American poet, playwright and businessman (1900–1977)

Horatio Colony II (September 22, 1900 – April 28, 1977) was an American poet, novelist, playwright, and businessman from Keene, New Hampshire. He wrote a 1935 novel entitled Free Forester, as well as twelve volumes of poetry and two plays.

== Life and career ==
Colony was born in 1900 in Keene, New Hampshire, and was the grandson of the city's first mayor, Horatio Colony Sr. His family were successful mill owners, a vocation that he inherited but for which he had little passion. He owned shares in the Faulkner & Colony Woolen Mill and Cheshire Mills, both in or near Keene. He attended Keene High School and graduated from Phillips Exeter Academy in 1918 and Harvard College in 1922. He began writing at an early age and continued to do so until his death.

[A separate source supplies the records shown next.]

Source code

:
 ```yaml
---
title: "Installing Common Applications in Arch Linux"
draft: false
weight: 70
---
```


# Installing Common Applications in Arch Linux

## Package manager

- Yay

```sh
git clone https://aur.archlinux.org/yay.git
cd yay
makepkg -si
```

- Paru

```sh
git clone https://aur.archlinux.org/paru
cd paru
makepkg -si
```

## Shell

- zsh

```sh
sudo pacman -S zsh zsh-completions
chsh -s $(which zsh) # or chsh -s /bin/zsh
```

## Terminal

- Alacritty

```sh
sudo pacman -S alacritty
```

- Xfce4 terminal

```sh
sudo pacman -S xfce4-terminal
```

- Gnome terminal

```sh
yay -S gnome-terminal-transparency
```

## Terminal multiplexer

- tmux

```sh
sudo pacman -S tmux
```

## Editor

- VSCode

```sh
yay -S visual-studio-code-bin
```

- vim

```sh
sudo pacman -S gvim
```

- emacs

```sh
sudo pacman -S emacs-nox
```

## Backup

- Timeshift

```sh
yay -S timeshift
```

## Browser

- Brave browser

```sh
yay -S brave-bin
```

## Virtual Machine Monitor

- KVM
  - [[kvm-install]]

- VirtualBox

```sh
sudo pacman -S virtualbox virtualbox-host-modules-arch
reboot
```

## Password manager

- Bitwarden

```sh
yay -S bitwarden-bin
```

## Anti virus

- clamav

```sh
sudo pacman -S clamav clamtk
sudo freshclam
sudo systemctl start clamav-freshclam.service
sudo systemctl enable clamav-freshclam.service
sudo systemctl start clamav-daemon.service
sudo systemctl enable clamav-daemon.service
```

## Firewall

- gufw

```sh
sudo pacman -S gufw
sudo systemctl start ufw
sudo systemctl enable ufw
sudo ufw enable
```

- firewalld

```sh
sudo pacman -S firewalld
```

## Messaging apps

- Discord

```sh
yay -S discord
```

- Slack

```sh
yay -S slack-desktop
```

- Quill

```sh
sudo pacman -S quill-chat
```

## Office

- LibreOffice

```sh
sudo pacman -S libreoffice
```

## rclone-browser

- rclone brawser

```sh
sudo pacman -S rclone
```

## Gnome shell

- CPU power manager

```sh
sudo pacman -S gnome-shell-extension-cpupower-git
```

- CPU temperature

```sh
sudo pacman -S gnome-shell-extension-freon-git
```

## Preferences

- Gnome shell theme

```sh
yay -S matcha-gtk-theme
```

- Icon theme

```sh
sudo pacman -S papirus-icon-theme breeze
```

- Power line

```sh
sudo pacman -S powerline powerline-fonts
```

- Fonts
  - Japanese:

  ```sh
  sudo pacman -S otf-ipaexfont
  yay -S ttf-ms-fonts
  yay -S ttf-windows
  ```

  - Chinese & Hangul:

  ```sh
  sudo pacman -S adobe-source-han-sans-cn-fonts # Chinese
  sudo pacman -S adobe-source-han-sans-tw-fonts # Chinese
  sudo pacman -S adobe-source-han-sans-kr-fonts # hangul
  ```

Spending much of his life as a bachelor, Colony traveled the world, visiting European countries (his favorite destinations were Italy and Greece) as well as Egypt, and he collected decorative arts and antiques from various cultures. In 1946, he married Mary Curtis (1907–1969) of Concord, Massachusetts. The couple had no children. In his posthumously published memoirs, Colony wrote that "my embarrassment regarding women ... was due to homosexuality, as I have always been impressed by the appearance of men. I have had recrudescences of periods that have come and gone with me through life, during which I am physically attracted to men."

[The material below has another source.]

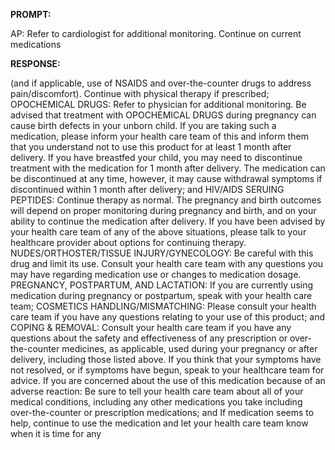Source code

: **PROMPT:**

AP:  Refer to cardiologist for additional monitoring. Continue on current medications

**RESPONSE:**

  (and if applicable, use of NSAIDS and over-the-counter drugs to address pain/discomfort). Continue with physical therapy if prescribed;  OPOCHEMICAL DRUGS: Refer to physician for additional monitoring. Be advised that treatment with OPOCHEMICAL DRUGS during pregnancy can cause birth defects in your unborn child. If you are taking such a medication, please inform your health care team of this and inform them that you understand not to use this product for at least 1 month after delivery. If you have breastfed your child, you may need to discontinue treatment with the medication for 1 month after delivery. The medication can be discontinued at any time, however, it may cause withdrawal symptoms if discontinued within 1 month after delivery; and  HIV/AIDS SERUING PEPTIDES: Continue therapy as normal. The pregnancy and birth outcomes will depend on proper monitoring during pregnancy and birth, and on your ability to continue the medication after delivery. If you have been advised by your health care team of any of the above situations, please talk to your healthcare provider about options for continuing therapy.  NUDES/ORTHOSTER/TISSUE INJURY/GYNECOLOGY: Be careful with this drug and limit its use. Consult your health care team with any questions you may have regarding medication use or changes to medication dosage.  PREGNANCY, POSTPARTUM, AND LACTATION: If you are currently using medication during pregnancy or postpartum, speak with your health care team;  COSMETICS HANDLING/MISMATCHING: Please consult your health care team if you have any questions relating to your use of this product; and  COPING & REMOVAL: Consult your health care team if you have any questions about the safety and effectiveness of any prescription or over-the-counter medicines, as applicable, used during your pregnancy or after delivery, including those listed above.  If you think that your symptoms have not resolved, or if symptoms have begun, speak to your healthcare team for advice.  If you are concerned about the use of this medication because of an adverse reaction:  Be sure to tell your health care team about all of your medical conditions, including any other medications you take including over-the-counter or prescription medications; and  If medication seems to help, continue to use the medication and let your health care team know when it is time for any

Colony corresponded with the poet Witter Bynner. Both writers were known for their homoerotic writings. While visiting Bynner's home in Santa Fe in 1935, the poet Robert Frost criticized Colony's poetry as "bestial," referring to the "thinly veiled celebrations of homosexuality" present in his work. Bynner responded to the criticism by dumping a glass of beer over Frost's head.

== Writings ==
Colony wrote a historical novel, Free Forester (1935), as well as twelve books of poetry and two plays. Free Forester was the most successful of his works, receiving a positive review from The New York Times, which called him "a new name in literary circles" and the novel "sensitively and intelligently made and felt." A review in the Saturday Review similarly praised the novel, calling it an "extraordinary book" that succeeded in "recreating the all but lost American frontier of the day of Boone and Crockett."

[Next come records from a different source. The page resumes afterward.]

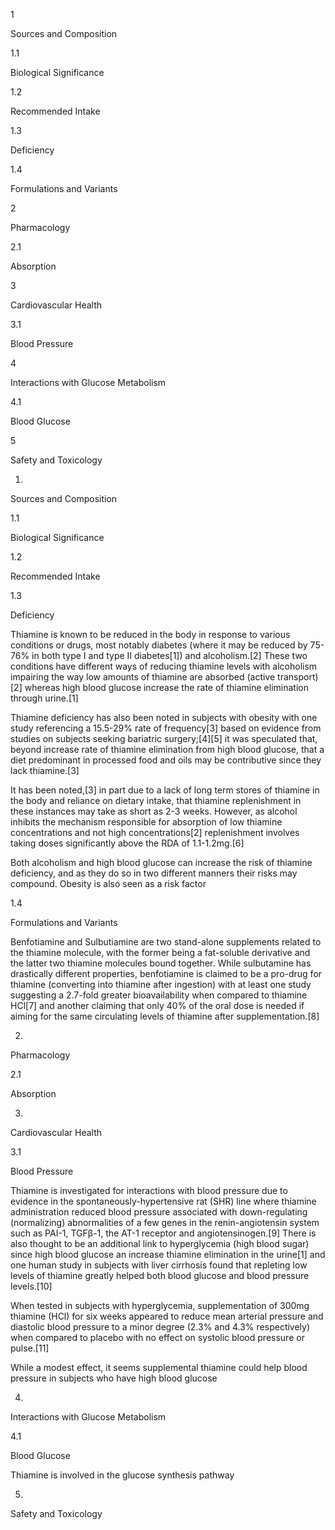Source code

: 1

Sources and Composition

1.1

Biological Significance

1.2

Recommended Intake

1.3

Deficiency

1.4

Formulations and Variants

2

Pharmacology

2.1

Absorption

3

Cardiovascular Health

3.1

Blood Pressure

4

Interactions with Glucose Metabolism

4.1

Blood Glucose

5

Safety and Toxicology

1.

Sources and Composition

1.1

Biological Significance

1.2

Recommended Intake

1.3

Deficiency

Thiamine is known to be reduced in the body in response to various conditions or drugs, most notably diabetes (where it may be reduced by 75-76% in both type I and type II diabetes[1]) and alcoholism.[2] These two conditions have different ways of reducing thiamine levels with alcoholism impairing the way low amounts of thiamine are absorbed (active transport)[2] whereas high blood glucose increase the rate of thiamine elimination through urine.[1]

Thiamine deficiency has also been noted in subjects with obesity with one study referencing a 15.5-29% rate of frequency[3] based on evidence from studies on subjects seeking bariatric surgery;[4][5] it was speculated that, beyond increase rate of thiamine elimination from high blood glucose, that a diet predominant in processed food and oils may be contributive since they lack thiamine.[3]

It has been noted,[3] in part due to a lack of long term stores of thiamine in the body and reliance on dietary intake, that thiamine replenishment in these instances may take as short as 2-3 weeks. However, as alcohol inhibits the mechanism responsible for absorption of low thiamine concentrations and not high concentrations[2] replenishment involves taking doses significantly above the RDA of 1.1-1.2mg.[6]

Both alcoholism and high blood glucose can increase the risk of thiamine deficiency, and as they do so in two different manners their risks may compound. Obesity is also seen as a risk factor

1.4

Formulations and Variants

Benfotiamine and Sulbutiamine are two stand-alone supplements related to the thiamine molecule, with the former being a fat-soluble derivative and the latter two thiamine molecules bound together. While sulbutamine has drastically different properties, benfotiamine is claimed to be a pro-drug for thiamine (converting into thiamine after ingestion) with at least one study suggesting a 2.7-fold greater bioavailability when compared to thiamine HCl[7] and another claiming that only 40% of the oral dose is needed if aiming for the same circulating levels of thiamine after supplementation.[8]

2.

Pharmacology

2.1

Absorption

3.

Cardiovascular Health

3.1

Blood Pressure

Thiamine is investigated for interactions with blood pressure due to evidence in the spontaneously-hypertensive rat (SHR) line where thiamine administration reduced blood pressure associated with down-regulating (normalizing) abnormalities of a few genes in the renin-angiotensin system such as PAI-1, TGFβ-1, the AT-1 receptor and angiotensinogen.[9] There is also thought to be an additional link to hyperglycemia (high blood sugar) since high blood glucose an increase thiamine elimination in the urine[1] and one human study in subjects with liver cirrhosis found that repleting low levels of thiamine greatly helped both blood glucose and blood pressure levels.[10]

When tested in subjects with hyperglycemia, supplementation of 300mg thiamine (HCl) for six weeks appeared to reduce mean arterial pressure and diastolic blood pressure to a minor degree (2.3% and 4.3% respectively) when compared to placebo with no effect on systolic blood pressure or pulse.[11]

While a modest effect, it seems supplemental thiamine could help blood pressure in subjects who have high blood glucose

4.

Interactions with Glucose Metabolism

4.1

Blood Glucose

Thiamine is involved in the glucose synthesis pathway

5.

Safety and Toxicology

Colony's poetic works include A Brook of Leaves (1935), Birth and Burials (1939), Bacchus and Krishna (1952), Demon in Love (1955), Young Malatesta (1957), Three Loves the Same (1961), The Early Land (1962), The Flying Ones (1964), Some Phoenix Blood (1969), Magic Child (1966), Flower Myth (1971), and Antique Thorn: The Faun's Girl (1974). He also wrote the plays The Amazon's Hero (1972) and The Emperor and the Bee Boy (1976). Many of his writings are classically themed, which reflect his literary tastes. He also kept a diary for much of his life; the manuscript is preserved at the Syracuse University Library.

== Legacy ==
After his death in 1977, Colony's home in Keene was turned into the Horatio Colony House Museum as per his will. Built in 1806 in the Federal style, the museum houses his collections and hosts various public programs. A 645-acre plot of land owned by his family was preserved as the Horatio Colony Nature Preserve at this time as well. The preserve holds Colony's cabin, which he built in 1938 to write in solitude. The preserve is open year-round to hikers. Both properties are managed by the Colony Memorial Trust.